SET PROBLEM A:
Extract every line of the listing below that contains the string "fraction", matching case exactly.

[rec.arts.movies.reviews] REVIEW: SWORD OF DOOM

leeper@mtgzx.att.com (Mark R. Leeper) (12/07/89)

				SWORD OF DOOM
		       A film review by Mark R. Leeper
			Copyright 1989 Mark R. Leeper

	  Capsule review:  Black samurai film noir about a
     psychotic swordsman and several other reprehensible people.
     They all meet a bad end; so does this film, which ends
     ambiguously and with several unresolved subjects.  Rating:
     +1.

     Kihachi Okamoto's 1966 SWORD OF DOOM is aptly named.  The film is about
swords and about doom and about more doom.  This is a relentlessly downbeat
samurai film noir exercise.  It is well photographed--stunningly in some
scenes--but I found myself wishing it would end sooner so I would not have
to watch these people nay more.  At the center of the story is an
essentially mentally deranged swordsman who kills for sport and to perfect
his style and for just about any other reason that comes to mind.  He
learned the technique from his father who invented it, taught it to his son,
and then repented of all the damage it had done.  Tsukue is to have a style
match with Utsugi but, though his technique is superior, he agrees not to
kill Utsugi.  However, when Utsugi's wife Hana comes to Tsukue to beg for
her husband's life, Tsukue again agrees but only if she will have sex with
him.  She reluctantly agrees.  Her husband finds out about the arrangement
and divorces his wife.  In spite of giving his word twice, Tsukue finds
himself compelled by bloodlust to kill Utsugi anyway.  Tsukue take his
opponent's ex-wife whom he maintains in a constant state of fear, even after
she bears him a son.  The film also concerns a beautiful young woman sold by
her mother to a nobleman who uses her sadistically as a sex toy.  When she
is rescued by her uncle, the mother sells her into concubinage.  The major
characters are mostly either vicious or weak.

ENTRIES:

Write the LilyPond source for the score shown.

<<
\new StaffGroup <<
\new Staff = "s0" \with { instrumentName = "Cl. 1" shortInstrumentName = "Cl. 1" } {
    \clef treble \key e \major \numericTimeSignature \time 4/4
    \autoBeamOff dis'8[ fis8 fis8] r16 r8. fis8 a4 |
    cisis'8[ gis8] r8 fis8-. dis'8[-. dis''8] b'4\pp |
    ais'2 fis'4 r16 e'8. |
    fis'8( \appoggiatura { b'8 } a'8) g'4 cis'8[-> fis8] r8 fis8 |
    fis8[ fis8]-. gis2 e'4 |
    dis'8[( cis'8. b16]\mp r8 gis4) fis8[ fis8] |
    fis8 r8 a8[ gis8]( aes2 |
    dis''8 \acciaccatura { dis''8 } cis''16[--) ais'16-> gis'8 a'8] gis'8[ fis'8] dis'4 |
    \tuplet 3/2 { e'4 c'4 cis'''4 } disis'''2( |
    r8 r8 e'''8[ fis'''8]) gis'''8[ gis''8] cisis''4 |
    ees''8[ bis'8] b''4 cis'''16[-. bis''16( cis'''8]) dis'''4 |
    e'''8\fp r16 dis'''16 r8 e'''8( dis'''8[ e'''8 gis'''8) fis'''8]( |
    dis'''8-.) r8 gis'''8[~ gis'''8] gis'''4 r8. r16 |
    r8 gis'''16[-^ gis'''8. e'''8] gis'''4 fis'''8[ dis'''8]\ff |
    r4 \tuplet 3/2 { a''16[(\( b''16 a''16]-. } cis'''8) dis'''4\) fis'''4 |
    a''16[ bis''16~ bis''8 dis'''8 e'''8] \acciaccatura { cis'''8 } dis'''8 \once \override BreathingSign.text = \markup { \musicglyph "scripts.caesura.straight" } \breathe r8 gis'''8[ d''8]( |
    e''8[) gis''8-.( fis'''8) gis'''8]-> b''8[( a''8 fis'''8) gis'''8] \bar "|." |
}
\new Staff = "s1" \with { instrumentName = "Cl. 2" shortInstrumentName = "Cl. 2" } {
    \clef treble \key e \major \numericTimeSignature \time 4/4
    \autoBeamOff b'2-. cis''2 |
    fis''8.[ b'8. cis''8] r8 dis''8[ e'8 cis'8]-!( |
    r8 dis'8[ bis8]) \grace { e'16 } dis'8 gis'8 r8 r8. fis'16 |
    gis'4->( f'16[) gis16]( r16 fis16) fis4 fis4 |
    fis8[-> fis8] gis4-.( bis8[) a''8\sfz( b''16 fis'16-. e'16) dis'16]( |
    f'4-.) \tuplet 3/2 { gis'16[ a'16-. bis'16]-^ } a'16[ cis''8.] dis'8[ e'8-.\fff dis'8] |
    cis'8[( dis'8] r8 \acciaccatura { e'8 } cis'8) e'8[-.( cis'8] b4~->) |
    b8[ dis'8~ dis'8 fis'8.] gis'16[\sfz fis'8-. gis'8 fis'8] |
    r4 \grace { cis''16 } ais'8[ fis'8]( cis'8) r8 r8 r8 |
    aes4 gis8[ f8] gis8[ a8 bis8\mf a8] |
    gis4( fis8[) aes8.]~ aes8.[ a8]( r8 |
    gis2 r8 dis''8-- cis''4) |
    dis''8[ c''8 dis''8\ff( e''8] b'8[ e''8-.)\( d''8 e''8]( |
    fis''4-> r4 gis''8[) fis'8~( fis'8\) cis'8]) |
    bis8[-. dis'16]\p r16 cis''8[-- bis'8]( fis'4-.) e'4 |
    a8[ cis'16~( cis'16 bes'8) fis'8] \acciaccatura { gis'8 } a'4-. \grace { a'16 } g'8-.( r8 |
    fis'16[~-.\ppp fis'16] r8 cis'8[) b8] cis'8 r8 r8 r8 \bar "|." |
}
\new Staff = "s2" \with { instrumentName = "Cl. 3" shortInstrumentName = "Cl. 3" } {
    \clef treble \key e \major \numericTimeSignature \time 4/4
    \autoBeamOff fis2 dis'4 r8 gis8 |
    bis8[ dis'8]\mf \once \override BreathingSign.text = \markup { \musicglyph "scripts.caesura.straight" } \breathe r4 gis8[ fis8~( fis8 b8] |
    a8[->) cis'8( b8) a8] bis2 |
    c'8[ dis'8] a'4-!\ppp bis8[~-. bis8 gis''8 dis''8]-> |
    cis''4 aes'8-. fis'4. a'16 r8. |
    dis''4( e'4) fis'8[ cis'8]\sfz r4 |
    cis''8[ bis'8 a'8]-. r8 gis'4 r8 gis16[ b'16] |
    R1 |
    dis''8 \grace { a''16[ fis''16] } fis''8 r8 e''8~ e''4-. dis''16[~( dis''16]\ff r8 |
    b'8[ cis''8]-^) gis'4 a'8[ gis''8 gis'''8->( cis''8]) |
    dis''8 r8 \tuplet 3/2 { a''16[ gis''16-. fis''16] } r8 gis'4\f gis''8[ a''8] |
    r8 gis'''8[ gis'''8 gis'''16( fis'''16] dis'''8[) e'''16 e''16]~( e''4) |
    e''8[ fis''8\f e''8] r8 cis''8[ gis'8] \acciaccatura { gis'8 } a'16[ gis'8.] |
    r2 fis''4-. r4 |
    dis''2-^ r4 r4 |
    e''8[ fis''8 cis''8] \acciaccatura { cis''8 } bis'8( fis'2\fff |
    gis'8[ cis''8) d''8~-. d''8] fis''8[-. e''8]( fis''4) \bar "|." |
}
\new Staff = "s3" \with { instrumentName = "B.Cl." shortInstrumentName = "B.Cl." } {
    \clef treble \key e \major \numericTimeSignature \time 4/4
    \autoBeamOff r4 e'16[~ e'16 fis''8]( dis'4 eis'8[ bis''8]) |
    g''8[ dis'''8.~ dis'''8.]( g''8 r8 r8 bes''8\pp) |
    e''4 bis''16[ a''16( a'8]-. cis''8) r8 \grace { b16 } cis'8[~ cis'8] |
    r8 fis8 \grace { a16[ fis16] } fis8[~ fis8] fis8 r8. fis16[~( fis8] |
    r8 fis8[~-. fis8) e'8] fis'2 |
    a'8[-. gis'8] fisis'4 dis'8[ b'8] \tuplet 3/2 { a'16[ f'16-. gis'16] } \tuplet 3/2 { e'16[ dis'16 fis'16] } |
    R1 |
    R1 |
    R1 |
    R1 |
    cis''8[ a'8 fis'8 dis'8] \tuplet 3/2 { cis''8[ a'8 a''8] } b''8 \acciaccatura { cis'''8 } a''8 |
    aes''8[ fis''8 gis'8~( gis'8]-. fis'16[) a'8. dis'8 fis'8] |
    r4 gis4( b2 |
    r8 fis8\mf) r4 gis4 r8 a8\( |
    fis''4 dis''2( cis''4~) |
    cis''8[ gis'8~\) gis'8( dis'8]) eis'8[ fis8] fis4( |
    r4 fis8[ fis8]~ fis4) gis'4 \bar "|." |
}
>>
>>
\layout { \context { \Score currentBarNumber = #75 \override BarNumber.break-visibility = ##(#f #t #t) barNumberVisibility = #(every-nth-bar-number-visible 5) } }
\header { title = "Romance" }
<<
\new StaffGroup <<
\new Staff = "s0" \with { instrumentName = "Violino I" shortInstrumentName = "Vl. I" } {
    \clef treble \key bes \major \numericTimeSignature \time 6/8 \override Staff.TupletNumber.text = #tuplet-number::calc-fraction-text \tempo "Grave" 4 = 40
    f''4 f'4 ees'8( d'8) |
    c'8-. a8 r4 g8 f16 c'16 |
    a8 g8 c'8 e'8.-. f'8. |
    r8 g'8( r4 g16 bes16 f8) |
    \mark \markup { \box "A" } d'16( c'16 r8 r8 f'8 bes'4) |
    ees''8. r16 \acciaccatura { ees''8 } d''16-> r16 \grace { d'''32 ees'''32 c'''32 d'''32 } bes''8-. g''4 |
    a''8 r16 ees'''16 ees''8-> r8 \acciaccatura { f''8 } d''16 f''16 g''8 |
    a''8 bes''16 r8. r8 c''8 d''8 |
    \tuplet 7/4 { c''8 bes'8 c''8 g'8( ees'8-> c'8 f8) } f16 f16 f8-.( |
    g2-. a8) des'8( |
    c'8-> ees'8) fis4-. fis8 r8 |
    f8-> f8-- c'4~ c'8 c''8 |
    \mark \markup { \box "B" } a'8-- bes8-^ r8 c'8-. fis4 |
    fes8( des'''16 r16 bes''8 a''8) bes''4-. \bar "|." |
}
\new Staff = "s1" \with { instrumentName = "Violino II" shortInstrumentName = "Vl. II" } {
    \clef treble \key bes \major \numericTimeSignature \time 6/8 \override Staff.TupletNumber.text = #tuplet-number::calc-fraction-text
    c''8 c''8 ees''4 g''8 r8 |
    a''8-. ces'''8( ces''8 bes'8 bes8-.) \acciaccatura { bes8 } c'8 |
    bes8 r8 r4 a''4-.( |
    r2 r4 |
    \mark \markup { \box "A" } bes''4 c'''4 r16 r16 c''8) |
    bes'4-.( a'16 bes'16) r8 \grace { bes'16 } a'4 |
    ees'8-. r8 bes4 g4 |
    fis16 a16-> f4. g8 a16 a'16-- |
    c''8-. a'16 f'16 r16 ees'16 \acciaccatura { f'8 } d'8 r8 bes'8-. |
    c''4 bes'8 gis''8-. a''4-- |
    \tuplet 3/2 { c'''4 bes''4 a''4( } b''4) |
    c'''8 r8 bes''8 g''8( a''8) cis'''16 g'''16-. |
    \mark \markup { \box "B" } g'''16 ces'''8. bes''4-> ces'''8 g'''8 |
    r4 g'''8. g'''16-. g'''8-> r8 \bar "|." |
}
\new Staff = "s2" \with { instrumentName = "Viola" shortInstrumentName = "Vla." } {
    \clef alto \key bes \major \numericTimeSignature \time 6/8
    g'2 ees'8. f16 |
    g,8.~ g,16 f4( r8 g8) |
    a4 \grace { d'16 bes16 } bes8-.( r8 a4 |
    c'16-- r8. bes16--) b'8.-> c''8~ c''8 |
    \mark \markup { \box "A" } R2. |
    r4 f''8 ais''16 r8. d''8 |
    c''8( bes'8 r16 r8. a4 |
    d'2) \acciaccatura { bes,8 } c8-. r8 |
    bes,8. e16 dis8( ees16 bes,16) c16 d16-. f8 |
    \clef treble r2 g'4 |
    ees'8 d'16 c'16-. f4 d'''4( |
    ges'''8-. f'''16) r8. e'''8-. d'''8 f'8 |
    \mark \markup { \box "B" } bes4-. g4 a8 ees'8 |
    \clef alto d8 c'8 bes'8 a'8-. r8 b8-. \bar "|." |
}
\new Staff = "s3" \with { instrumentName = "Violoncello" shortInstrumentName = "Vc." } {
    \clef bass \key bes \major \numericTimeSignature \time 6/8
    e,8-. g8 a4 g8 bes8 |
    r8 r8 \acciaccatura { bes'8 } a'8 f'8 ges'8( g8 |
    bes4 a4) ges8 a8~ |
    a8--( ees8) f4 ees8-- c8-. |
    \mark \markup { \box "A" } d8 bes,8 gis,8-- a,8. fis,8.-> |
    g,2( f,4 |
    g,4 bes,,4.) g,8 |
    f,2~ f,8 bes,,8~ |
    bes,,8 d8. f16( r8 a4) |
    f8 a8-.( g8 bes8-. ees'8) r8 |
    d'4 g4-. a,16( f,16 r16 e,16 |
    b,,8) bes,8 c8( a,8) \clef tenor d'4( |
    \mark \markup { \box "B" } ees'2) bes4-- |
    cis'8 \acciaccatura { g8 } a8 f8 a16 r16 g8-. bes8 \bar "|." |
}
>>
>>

SET PROBLEM B:
Repeat the stretch of the film review from "leeper@mtgzx.att.com (Mark R." through "other reprehensible people." word for word.

FULL ANSWER A:
    \clef treble \key bes \major \numericTimeSignature \time 6/8 \override Staff.TupletNumber.text = #tuplet-number::calc-fraction-text \tempo "Grave" 4 = 40
    \clef treble \key bes \major \numericTimeSignature \time 6/8 \override Staff.TupletNumber.text = #tuplet-number::calc-fraction-text

FULL ANSWER B:
leeper@mtgzx.att.com (Mark R. Leeper) (12/07/89)

				SWORD OF DOOM
		       A film review by Mark R. Leeper
			Copyright 1989 Mark R. Leeper

	  Capsule review:  Black samurai film noir about a
     psychotic swordsman and several other reprehensible people.